___ Document section

Performance issue when using multiple PhraseQueries against a 1+ million entries index

2014-05-19 Thread Liviu Matei
Hi,

In order to achieve a somehow smarter search that takes into
consideration also the context I decided to use PhraseQuery. Now I create
~100 phrase queries from the input text and combine them with boolean query
into one query and issue a search against the index.
Now if the index size is big (1+ million entries with a lot of content) I
am encountering performance hits - reponse time ~30 seconds which is not
acceptable. Can you please tell me if there is a way to tune the
PhraseQueries ? Or is it another way to improve perfomance besides reducing
the number of queries, I've read a little about N-Gram query but not sure
if it is suitable in this scenario ?

Thanks and regards,
Liviu


Re: Performance issue when using multiple PhraseQueries against a 1+ million entries index

2014-05-19 Thread Jack Krupansky
Does your index fit fully in system memory - the OS file cache? If not, 
there could be a lot of thrashing (I/O) as Lucene accesses the index.

______

== Study questions ==
[a] Name every type of query mentioned in the thread about PhraseQuery performance.
[b] In the PhraseQuery performance thread, about how many phrase queries are created from the input text?
[c] Continue the PhraseQuery performance thread past its final line.

___ Available data

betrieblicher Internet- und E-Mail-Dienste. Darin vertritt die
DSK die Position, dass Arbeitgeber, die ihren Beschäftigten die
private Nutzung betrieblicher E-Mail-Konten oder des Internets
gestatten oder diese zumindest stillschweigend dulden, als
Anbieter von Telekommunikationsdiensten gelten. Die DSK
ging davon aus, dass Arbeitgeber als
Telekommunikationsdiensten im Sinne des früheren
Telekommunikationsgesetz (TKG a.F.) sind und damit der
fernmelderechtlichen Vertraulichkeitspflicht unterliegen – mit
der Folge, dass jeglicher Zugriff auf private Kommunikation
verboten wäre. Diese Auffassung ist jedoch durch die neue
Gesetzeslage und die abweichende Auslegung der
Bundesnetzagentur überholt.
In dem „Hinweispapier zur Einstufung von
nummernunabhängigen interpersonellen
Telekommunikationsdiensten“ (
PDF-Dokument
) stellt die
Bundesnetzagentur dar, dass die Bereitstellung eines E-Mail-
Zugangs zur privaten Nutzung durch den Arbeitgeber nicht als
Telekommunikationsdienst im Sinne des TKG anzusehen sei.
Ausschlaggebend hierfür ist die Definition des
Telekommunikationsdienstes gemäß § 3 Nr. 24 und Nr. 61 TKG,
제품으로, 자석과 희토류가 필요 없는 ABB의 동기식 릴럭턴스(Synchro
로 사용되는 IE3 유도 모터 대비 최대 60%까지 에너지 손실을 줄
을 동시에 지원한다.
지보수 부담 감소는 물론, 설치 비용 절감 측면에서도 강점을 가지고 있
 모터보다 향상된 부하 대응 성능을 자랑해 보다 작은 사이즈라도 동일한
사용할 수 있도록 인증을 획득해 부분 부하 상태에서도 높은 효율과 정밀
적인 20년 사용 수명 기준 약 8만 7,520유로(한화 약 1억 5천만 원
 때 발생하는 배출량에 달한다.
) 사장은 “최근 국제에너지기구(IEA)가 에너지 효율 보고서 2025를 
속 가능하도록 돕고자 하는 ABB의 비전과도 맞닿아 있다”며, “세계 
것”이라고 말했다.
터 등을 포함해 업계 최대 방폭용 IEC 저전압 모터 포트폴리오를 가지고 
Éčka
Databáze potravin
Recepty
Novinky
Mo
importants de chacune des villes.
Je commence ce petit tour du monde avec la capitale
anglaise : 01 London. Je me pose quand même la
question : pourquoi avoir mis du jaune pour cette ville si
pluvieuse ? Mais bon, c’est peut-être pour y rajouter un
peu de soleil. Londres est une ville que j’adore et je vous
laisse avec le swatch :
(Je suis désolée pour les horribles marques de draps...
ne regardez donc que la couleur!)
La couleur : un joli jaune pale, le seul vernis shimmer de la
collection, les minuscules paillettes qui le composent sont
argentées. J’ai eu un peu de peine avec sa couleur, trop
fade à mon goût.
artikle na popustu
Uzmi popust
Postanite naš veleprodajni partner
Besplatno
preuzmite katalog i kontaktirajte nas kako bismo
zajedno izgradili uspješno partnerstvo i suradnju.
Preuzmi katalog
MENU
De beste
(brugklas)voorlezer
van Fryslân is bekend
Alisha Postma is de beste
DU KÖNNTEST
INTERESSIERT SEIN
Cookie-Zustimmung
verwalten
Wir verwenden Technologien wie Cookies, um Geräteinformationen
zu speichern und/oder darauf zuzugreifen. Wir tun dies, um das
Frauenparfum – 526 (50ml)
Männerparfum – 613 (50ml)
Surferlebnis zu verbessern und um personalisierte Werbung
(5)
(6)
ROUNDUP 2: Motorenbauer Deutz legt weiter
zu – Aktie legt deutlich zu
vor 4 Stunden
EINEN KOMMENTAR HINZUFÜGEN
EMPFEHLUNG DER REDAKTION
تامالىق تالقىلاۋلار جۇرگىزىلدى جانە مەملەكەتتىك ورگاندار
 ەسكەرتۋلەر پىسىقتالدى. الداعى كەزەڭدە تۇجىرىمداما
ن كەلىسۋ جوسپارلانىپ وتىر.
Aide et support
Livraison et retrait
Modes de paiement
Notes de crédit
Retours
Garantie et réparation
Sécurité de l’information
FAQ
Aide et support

______

== Responses by item number ==
[a] PhraseQuery, boolean query, N-Gram query

[b] About 100 phrase queries.

[c]
-- Jack Krupansky

-Original Message- 
From: Liviu Matei

Sent: Monday, May 19, 2014 4:21 PM
To: java-user@lucene.apache.org
Subject: Performance issue when using multiple PhraseQueries against a 1+ 
million entries index


Hi,

In order to achieve a somehow smarter search that takes into
consideration also the context I decided to use PhraseQuery. Now I create
~100 phrase queries from the input text and combine them with boolean query
into one query and issue a search against the index.
Now if the index size is big (1+ million entries with a lot of content) I
am encountering performance hits - reponse time ~30 seconds which is not
acceptable. Can you please tell me if there is a way to tune the
PhraseQueries ? Or is it another way to improve perfomance besides reducing
the number of queries, I've read a little about N-Gram query but not sure
if it is suitable in this scenario ?

Thanks and regards,
Liviu 



-
To unsubscribe, e-mail: java-user-unsubscr...@lucene.apache.org
For additional commands, e-mail: java-user-h...@lucene.apache.org



Re: Performance issue when using multiple PhraseQueries against a 1+ million entries index

2014-05-19 Thread Liviu Matei
Thanks for the reply.
When you mention system memory you referring to RAM (or HEAP as this is
running as a java process) ?
The index size is around 13G and the java process is not given so many
memory (in terms of XMX).
Could this be the cause? My understandint while reading some articles on
the internet was that it is not good when using MMapDirectory (like I use)
to allocate all the RAM to the java process.

Thanks,
Liviu




On Mon, May 19, 2014 at 11:28 PM, Jack Krupansky j...@basetechnology.comwrote:

 Does your index fit fully in system memory - the OS file cache? If not,
 there could be a lot of thrashing (I/O) as Lucene accesses the index.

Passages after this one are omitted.